■ What the task asks
Copy exactly the lines of the records below, and only those lines, beginning with the line that contains "X0196012Y0176800D03*" and ending with the line that contains "X0365087Y0041957D03*".

■ Extracted material
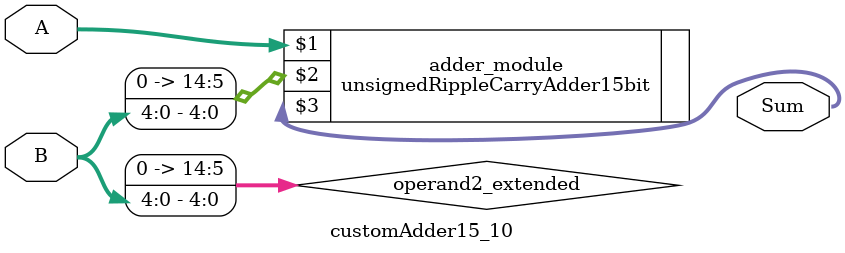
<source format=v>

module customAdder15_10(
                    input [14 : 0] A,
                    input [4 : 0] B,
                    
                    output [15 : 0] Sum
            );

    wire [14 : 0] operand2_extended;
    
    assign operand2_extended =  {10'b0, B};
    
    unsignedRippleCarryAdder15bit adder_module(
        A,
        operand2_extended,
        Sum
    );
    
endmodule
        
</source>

...

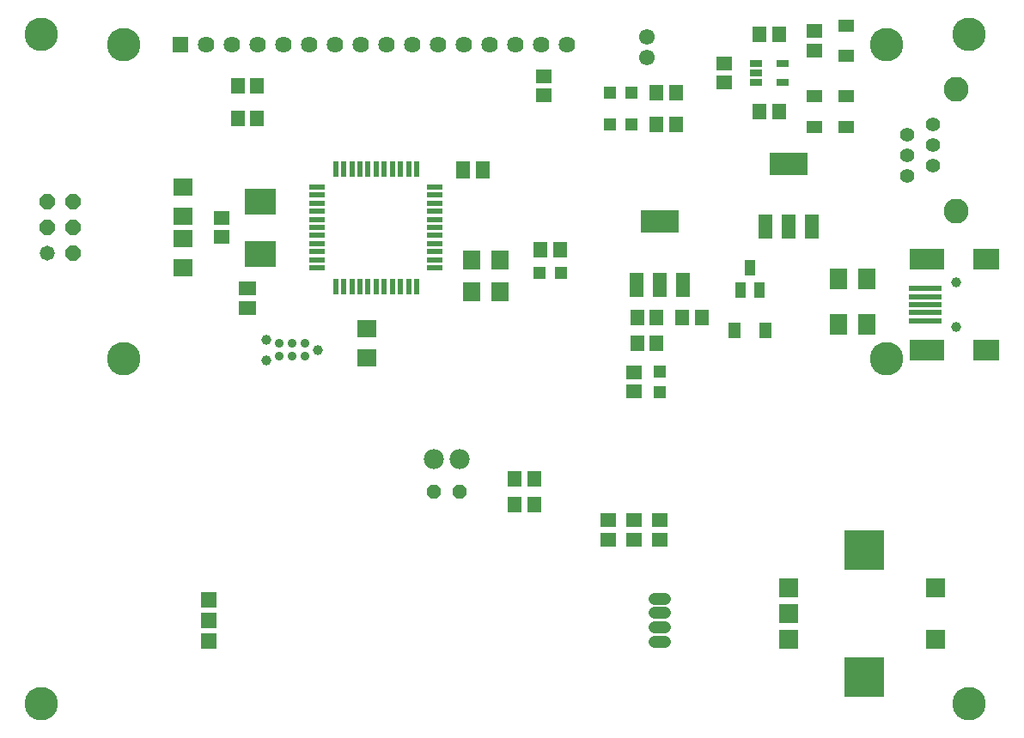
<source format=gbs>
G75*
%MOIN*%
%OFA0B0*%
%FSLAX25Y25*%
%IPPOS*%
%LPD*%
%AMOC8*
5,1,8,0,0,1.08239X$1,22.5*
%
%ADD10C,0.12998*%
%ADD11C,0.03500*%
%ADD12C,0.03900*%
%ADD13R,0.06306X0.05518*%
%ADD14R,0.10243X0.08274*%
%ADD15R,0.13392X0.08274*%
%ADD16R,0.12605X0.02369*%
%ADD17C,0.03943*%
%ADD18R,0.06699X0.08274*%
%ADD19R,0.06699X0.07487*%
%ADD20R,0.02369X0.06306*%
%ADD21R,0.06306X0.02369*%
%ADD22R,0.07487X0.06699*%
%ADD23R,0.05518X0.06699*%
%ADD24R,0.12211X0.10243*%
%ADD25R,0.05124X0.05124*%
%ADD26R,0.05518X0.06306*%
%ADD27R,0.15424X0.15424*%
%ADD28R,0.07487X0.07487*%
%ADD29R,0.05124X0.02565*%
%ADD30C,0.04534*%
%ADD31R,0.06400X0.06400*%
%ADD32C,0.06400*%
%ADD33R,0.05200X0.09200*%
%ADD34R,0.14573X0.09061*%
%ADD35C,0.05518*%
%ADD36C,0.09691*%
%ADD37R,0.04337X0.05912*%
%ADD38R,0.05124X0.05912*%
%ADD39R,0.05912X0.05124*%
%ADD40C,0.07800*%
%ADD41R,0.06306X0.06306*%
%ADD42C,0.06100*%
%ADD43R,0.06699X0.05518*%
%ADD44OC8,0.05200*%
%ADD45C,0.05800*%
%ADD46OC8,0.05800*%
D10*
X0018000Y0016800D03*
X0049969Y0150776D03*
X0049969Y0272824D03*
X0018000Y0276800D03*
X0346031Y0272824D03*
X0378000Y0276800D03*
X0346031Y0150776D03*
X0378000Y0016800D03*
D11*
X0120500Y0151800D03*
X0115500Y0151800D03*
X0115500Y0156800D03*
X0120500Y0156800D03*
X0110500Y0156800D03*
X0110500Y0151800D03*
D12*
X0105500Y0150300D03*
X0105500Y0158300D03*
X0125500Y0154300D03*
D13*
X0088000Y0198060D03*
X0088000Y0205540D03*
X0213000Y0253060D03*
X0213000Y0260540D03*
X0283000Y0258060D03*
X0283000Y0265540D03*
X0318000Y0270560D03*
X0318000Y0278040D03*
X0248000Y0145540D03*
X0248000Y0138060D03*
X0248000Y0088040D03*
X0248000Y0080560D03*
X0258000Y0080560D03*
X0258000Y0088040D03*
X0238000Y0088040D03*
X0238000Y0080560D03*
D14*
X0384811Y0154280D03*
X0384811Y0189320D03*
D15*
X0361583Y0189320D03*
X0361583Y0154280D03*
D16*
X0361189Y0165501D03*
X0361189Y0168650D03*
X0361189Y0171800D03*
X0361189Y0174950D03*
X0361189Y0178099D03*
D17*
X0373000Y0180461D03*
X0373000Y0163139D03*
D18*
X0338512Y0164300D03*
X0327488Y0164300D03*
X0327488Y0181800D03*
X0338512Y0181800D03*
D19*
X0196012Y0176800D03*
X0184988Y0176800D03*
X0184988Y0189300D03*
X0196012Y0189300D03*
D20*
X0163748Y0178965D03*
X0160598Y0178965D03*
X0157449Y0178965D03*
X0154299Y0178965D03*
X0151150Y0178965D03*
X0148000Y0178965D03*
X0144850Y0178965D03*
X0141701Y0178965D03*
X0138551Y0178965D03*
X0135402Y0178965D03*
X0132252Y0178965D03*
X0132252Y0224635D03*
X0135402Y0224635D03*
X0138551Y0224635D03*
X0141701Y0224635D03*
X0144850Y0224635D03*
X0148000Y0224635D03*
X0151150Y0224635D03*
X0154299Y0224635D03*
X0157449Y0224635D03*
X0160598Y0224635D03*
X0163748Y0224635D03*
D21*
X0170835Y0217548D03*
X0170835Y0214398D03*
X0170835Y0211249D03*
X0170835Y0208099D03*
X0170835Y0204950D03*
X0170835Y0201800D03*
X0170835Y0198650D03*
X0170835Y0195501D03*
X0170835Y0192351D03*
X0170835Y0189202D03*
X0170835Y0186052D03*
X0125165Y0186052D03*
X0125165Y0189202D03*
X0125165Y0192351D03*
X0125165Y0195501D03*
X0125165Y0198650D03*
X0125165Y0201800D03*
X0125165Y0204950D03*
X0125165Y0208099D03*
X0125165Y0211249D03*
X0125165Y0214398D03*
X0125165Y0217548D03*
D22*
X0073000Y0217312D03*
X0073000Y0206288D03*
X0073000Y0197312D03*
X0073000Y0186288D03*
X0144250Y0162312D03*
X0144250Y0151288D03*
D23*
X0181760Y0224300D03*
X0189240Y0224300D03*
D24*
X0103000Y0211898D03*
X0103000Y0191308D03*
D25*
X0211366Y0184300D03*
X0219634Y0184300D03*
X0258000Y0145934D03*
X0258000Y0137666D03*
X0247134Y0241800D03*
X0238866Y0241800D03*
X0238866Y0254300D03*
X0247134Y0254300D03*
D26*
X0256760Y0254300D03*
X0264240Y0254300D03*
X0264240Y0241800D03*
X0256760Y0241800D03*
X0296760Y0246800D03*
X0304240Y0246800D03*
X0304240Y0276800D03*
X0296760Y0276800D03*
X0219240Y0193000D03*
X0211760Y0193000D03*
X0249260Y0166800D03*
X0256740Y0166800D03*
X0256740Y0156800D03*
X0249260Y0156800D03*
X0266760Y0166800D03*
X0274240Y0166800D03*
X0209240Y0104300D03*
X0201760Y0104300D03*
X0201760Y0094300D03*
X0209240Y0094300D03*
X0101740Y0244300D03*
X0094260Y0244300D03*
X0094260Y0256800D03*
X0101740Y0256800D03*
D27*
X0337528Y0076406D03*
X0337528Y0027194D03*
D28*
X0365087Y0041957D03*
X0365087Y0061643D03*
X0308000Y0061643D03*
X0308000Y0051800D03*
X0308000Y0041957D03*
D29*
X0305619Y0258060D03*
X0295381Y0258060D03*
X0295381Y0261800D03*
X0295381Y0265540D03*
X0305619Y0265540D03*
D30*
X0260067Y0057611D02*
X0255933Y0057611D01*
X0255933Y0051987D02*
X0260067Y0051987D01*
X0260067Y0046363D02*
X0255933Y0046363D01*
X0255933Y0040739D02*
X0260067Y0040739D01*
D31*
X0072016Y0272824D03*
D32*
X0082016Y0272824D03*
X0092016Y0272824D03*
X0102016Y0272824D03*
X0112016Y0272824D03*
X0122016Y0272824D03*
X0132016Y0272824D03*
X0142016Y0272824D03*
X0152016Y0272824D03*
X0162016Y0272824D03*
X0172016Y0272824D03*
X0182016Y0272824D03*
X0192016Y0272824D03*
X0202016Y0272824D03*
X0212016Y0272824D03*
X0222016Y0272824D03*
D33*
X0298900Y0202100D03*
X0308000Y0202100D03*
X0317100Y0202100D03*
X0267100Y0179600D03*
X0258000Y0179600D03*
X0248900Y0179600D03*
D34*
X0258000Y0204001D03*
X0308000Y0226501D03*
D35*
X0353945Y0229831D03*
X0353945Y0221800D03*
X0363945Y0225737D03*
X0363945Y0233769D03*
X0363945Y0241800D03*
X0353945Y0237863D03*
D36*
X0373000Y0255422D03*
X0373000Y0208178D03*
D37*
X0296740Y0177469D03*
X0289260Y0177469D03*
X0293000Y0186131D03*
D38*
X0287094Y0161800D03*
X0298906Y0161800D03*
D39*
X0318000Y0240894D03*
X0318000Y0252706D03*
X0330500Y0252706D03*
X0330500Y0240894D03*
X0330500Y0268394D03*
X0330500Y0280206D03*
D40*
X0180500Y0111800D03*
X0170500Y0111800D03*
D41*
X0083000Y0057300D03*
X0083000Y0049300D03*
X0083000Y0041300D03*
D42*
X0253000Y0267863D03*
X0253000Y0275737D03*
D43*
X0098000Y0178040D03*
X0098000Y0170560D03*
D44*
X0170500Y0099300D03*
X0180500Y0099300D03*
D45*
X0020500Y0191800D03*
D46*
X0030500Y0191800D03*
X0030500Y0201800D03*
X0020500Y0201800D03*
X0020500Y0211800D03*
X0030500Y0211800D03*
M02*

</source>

■ Answer space
X0196012Y0176800D03*
X0184988Y0176800D03*
X0184988Y0189300D03*
X0196012Y0189300D03*
D20*
X0163748Y0178965D03*
X0160598Y0178965D03*
X0157449Y0178965D03*
X0154299Y0178965D03*
X0151150Y0178965D03*
X0148000Y0178965D03*
X0144850Y0178965D03*
X0141701Y0178965D03*
X0138551Y0178965D03*
X0135402Y0178965D03*
X0132252Y0178965D03*
X0132252Y0224635D03*
X0135402Y0224635D03*
X0138551Y0224635D03*
X0141701Y0224635D03*
X0144850Y0224635D03*
X0148000Y0224635D03*
X0151150Y0224635D03*
X0154299Y0224635D03*
X0157449Y0224635D03*
X0160598Y0224635D03*
X0163748Y0224635D03*
D21*
X0170835Y0217548D03*
X0170835Y0214398D03*
X0170835Y0211249D03*
X0170835Y0208099D03*
X0170835Y0204950D03*
X0170835Y0201800D03*
X0170835Y0198650D03*
X0170835Y0195501D03*
X0170835Y0192351D03*
X0170835Y0189202D03*
X0170835Y0186052D03*
X0125165Y0186052D03*
X0125165Y0189202D03*
X0125165Y0192351D03*
X0125165Y0195501D03*
X0125165Y0198650D03*
X0125165Y0201800D03*
X0125165Y0204950D03*
X0125165Y0208099D03*
X0125165Y0211249D03*
X0125165Y0214398D03*
X0125165Y0217548D03*
D22*
X0073000Y0217312D03*
X0073000Y0206288D03*
X0073000Y0197312D03*
X0073000Y0186288D03*
X0144250Y0162312D03*
X0144250Y0151288D03*
D23*
X0181760Y0224300D03*
X0189240Y0224300D03*
D24*
X0103000Y0211898D03*
X0103000Y0191308D03*
D25*
X0211366Y0184300D03*
X0219634Y0184300D03*
X0258000Y0145934D03*
X0258000Y0137666D03*
X0247134Y0241800D03*
X0238866Y0241800D03*
X0238866Y0254300D03*
X0247134Y0254300D03*
D26*
X0256760Y0254300D03*
X0264240Y0254300D03*
X0264240Y0241800D03*
X0256760Y0241800D03*
X0296760Y0246800D03*
X0304240Y0246800D03*
X0304240Y0276800D03*
X0296760Y0276800D03*
X0219240Y0193000D03*
X0211760Y0193000D03*
X0249260Y0166800D03*
X0256740Y0166800D03*
X0256740Y0156800D03*
X0249260Y0156800D03*
X0266760Y0166800D03*
X0274240Y0166800D03*
X0209240Y0104300D03*
X0201760Y0104300D03*
X0201760Y0094300D03*
X0209240Y0094300D03*
X0101740Y0244300D03*
X0094260Y0244300D03*
X0094260Y0256800D03*
X0101740Y0256800D03*
D27*
X0337528Y0076406D03*
X0337528Y0027194D03*
D28*
X0365087Y0041957D03*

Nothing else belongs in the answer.